When you are building our software, you want to be sure that there are no left over files or configuration settings that may make the software fail (or to receive a false positive). A full “scorch” means to start with nothing on the computer and apply a “layer” at a time until the complete system is applied. This may typically be performed on a testing or staging machine. Ideally, a Scorched Earth implementation that uses a Robot (automated process) to apply each layer makes this process more efficient. For example, remove everything from a machine and then apply the following layers to it:
Operating System
Operating System Configuration (network connectivity, users, firewall)
Server components for the software (e.g. application server, database server, messaging server)
Server configuration
Applying third-party tools (such as web frameworks, ORM, etc.)
Custom software (software you are writing for user)

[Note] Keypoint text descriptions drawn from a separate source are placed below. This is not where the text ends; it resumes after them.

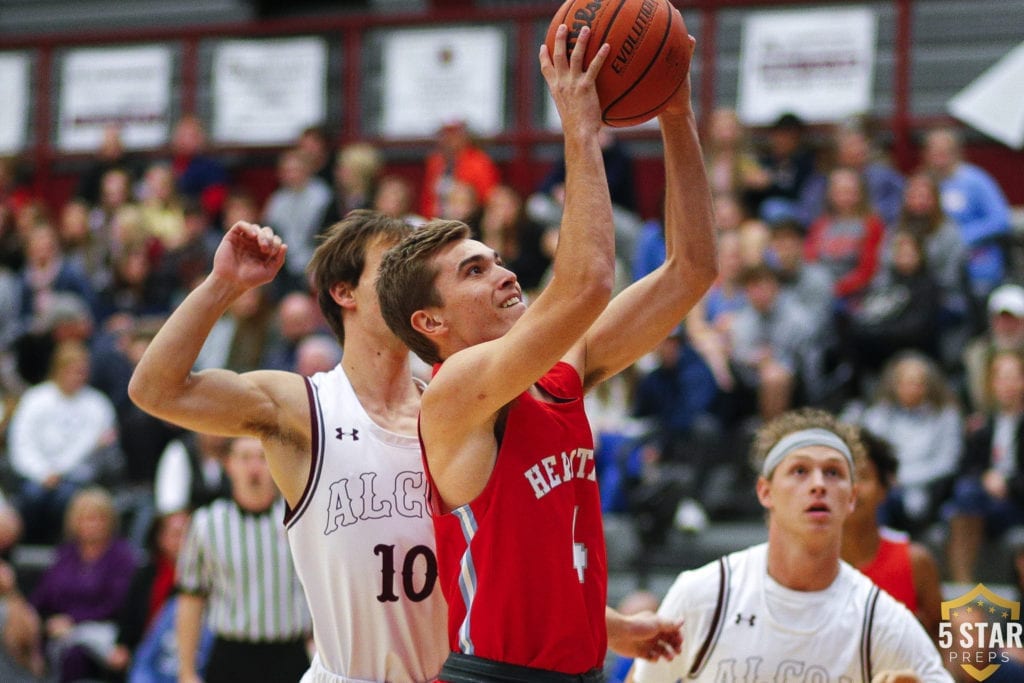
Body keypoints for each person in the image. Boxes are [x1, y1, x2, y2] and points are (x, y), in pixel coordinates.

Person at [376, 22, 712, 680]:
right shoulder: (452, 394)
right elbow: (586, 283)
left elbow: (691, 269)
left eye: (496, 259)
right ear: (430, 320)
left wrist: (676, 111)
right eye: (473, 271)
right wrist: (579, 129)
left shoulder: (559, 374)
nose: (502, 273)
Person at [129, 210, 450, 682]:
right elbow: (155, 390)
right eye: (393, 266)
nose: (411, 281)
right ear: (344, 292)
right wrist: (224, 284)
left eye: (415, 268)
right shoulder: (304, 407)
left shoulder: (448, 409)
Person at [628, 408, 952, 682]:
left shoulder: (879, 618)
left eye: (833, 472)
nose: (818, 485)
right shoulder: (705, 594)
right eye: (799, 470)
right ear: (765, 491)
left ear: (851, 497)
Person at [172, 436, 310, 683]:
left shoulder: (302, 521)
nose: (254, 468)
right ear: (229, 464)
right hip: (231, 655)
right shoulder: (207, 523)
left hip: (290, 653)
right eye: (245, 458)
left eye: (262, 458)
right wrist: (186, 670)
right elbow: (191, 599)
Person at [841, 427, 942, 639]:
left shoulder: (915, 562)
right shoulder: (805, 564)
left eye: (863, 476)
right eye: (840, 476)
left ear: (884, 488)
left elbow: (943, 637)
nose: (853, 489)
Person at [30, 486, 139, 683]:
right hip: (59, 630)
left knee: (75, 653)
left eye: (98, 518)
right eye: (86, 518)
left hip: (103, 631)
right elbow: (43, 596)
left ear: (110, 521)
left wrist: (73, 620)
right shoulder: (66, 554)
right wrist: (41, 622)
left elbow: (117, 604)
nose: (92, 525)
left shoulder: (122, 556)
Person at [944, 349, 1024, 584]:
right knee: (965, 495)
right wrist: (985, 479)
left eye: (1014, 377)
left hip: (1016, 502)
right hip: (984, 502)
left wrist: (1007, 484)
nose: (1007, 384)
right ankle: (963, 585)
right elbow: (966, 467)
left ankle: (964, 583)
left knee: (966, 499)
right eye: (1001, 377)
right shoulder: (983, 425)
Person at [921, 126, 1011, 299]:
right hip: (937, 270)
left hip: (977, 266)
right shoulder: (925, 182)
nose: (939, 157)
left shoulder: (974, 180)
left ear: (956, 152)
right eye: (934, 151)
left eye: (945, 151)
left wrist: (961, 237)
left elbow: (1001, 220)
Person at [262, 147, 333, 296]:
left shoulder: (322, 196)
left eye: (295, 169)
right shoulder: (277, 200)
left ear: (307, 169)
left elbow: (326, 235)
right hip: (284, 263)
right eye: (287, 170)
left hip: (315, 260)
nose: (291, 174)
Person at [420, 119, 500, 220]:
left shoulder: (479, 161)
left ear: (465, 137)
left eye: (455, 135)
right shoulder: (435, 161)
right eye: (445, 135)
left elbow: (487, 196)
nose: (449, 139)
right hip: (437, 220)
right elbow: (428, 198)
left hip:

You may apply a “scorch” to only one layer, such as the custom software components only. In this case, you remove all associated files and build and test the software in this environment. Which layer you scorch to will depend upon your level of risk. If your software relies upon various operating system files, then you may choose to scorch the entire system more often. In any case, a full scorch is recommended a few times before releasing the software to your users.